Johansson constructed the Ceramic Stereo during his final year at London’s prestigious Central St. Martins University, to illustrate a cohesive way of human interaction with digital design.
“The Ceramic Stereo is one of three outcomes from my degree-project at Central St. Martins. This means that there is about 6-months worth of research and design work preceding the concept,” Johansson explained. While building the Ceramic Stereo, the designer seemed to breeze through the technicalities of constructing the device, but molding the ceramic was a different story. “What took the longest was to create the ceramic bowl itself, I had no prior knowledge to working with ceramic so this was quite a challenge, luckily the amazing technicians at CSM helped me.”
“The interaction-design paradigm of the moment is being centered around swiping our fingertips on glass.
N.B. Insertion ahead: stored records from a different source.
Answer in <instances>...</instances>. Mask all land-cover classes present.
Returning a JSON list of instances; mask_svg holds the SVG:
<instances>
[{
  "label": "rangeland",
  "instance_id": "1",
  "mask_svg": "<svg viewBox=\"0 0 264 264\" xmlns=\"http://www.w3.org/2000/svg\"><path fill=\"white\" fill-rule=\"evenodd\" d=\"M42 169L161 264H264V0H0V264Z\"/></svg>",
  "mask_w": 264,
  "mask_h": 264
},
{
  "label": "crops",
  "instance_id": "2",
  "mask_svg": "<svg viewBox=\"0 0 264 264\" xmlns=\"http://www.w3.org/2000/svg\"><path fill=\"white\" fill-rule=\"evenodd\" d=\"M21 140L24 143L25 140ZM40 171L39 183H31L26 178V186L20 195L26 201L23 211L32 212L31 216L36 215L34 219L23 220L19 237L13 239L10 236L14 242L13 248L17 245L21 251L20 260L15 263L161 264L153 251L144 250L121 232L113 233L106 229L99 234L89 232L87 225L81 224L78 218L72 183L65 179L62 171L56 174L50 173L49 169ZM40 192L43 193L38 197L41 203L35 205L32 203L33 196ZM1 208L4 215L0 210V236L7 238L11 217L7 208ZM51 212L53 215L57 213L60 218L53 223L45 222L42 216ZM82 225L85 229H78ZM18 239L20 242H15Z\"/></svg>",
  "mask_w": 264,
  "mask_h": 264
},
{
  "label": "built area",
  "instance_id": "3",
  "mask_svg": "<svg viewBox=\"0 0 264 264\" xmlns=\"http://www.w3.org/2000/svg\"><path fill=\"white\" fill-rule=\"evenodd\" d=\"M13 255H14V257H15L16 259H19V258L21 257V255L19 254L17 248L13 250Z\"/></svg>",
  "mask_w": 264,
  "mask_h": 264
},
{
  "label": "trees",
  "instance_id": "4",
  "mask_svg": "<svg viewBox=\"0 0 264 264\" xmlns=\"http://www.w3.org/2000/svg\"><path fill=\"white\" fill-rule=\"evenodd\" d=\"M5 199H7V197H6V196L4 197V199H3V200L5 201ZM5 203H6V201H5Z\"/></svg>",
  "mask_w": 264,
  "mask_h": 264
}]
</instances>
May it be phones, tablets, computers, in-car systems, or even refrigerators.” Johansson wanted to reach further, and create objects that humans can interact with in a less tangible way, such as voice commands and waiving your hands in the air.
More tangible options do exist. These options often offer more natural interactions with greater tolerances and error margins and that stimulate a wider range of human abilities than it’s screen counterpart. However, more often than not these tangible interfaces end up having very few functions and limited in terms of adaptation and customization. The Ceramic Stereo is Johansson first stab at creating an interactive product containing user friendly commands that act upon movement.